• Decoding Maryland’s Medical Marijuana Law: Understanding Access Qualifications

    Although the new MD marijuana laws have legalized the use of the drug for certain medicinal purposes, the specific regulations regarding the cultivation, sale, and use of marijuana are still being finalized. The medical marijuana industry in Maryland is expected to significantly expand by 2015. Individuals who are interested in forming a cannabusiness should consult a medical marijuana lawyer in Maryland to help them learn about the new regulations, which include restricting access to the drug.
    MD Medical Marijuana Laws

    Qualifying Patients
    HB 881, which provides for the formation of medical marijuana dispensaries, limits the patients that may have access to medical marijuana. The patient must be a resident of Maryland who is at least 18 years of age. Individuals who are younger than 18 may be granted an exception by the commission if their physicians recommend it. All individuals must obtain a patient ID card and their physicians must recommend the use of medical marijuana for their conditions. A physician can only do so if he or she has a bona fide physician-patient relationship.

    Qualifying Conditions
    In addition to these patient regulations, patients must have been diagnosed with a qualifying medical condition . They must have been diagnosed with severe pain, severe nausea, wasting syndrome, anorexia, cachexia, seizures or severe muscle spasms, glaucoma, or post-traumatic stress disorder (PTSD).
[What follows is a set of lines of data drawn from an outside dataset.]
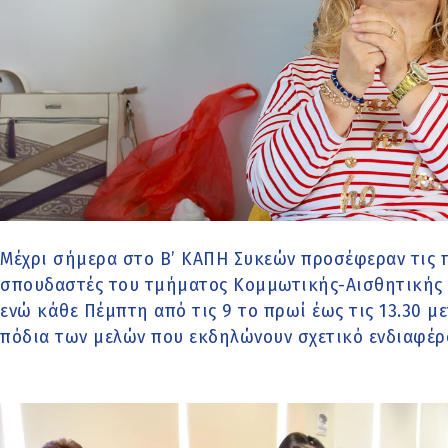
Μέχρι σήμερα στο Β’ ΚΑΠΗ Συκεών προσέφεραν τις 
σπουδαστές του τμήματος Κομμωτικής-Αισθητικής 
ενώ κάθε Πέμπτη από τις 9 το πρωί έως τις 13.30 μ
πόδια των μελών που εκδηλώνουν σχετικό ενδιαφέρο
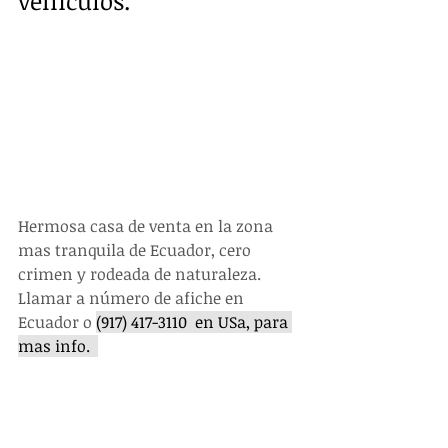
vehículos.
Hermosa casa de venta en la zona 
mas tranquila de Ecuador, cero 
crimen y rodeada de naturaleza.  
Llamar a número de afiche en 
Ecuador o 
(917) 417-3110  en USa, para 
mas info.  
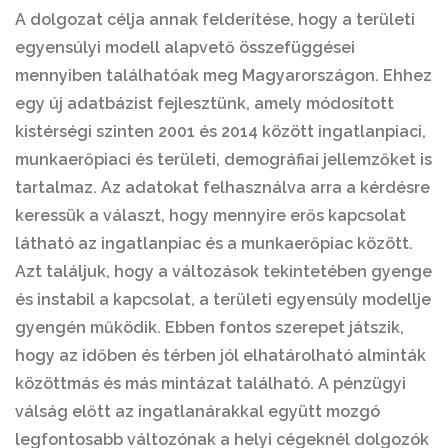
A dolgozat célja annak felderítése, hogy a területi
egyensúlyi modell alapvető összefüggései
mennyiben találhatóak meg Magyarországon. Ehhez
egy új adatbázist fejlesztünk, amely módosított
kistérségi szinten 2001 és 2014 között ingatlanpiaci,
munkaerőpiaci és területi, demográfiai jellemzőket is
tartalmaz. Az adatokat felhasználva arra a kérdésre
keressük a választ, hogy mennyire erős kapcsolat
látható az ingatlanpiac és a munkaerőpiac között.
Azt találjuk, hogy a változások tekintetében gyenge
és instabil a kapcsolat, a területi egyensúly modellje
gyengén működik. Ebben fontos szerepet játszik,
hogy az időben és térben jól elhatárolható alminták
közöttmás és más mintázat található. A pénzügyi
válság előtt az ingatlanárakkal együtt mozgó
legfontosabb változónak a helyi cégeknél dolgozók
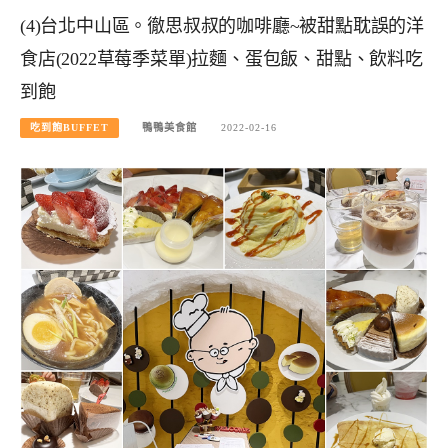
(4)台北中山區。徹思叔叔的咖啡廳~被甜點耽誤的洋
食店(2022草莓季菜單)拉麵、蛋包飯、甜點、飲料吃
到飽
吃到飽BUFFET
鴨鴨美食館
2022-02-16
Any other medical condition must gain approval from the commission.

    Approved Physicians
    Even if patients meet all of the above criteria, they must still develop a bona fide physician-patient relationship with a physician who has obtained state approval to recommend medical marijuana. The certifying applications for physicians are rigorous. Physicians must detail exactly how they will issue written certifications for medical marijuana for qualifying conditions and upon what basis they might deny certifications to patients. They must also describe how they plan to screen patients for substance dependency both before and after issuing a certification, and they must explain their plans for providing follow-up care and assessing patient outcomes.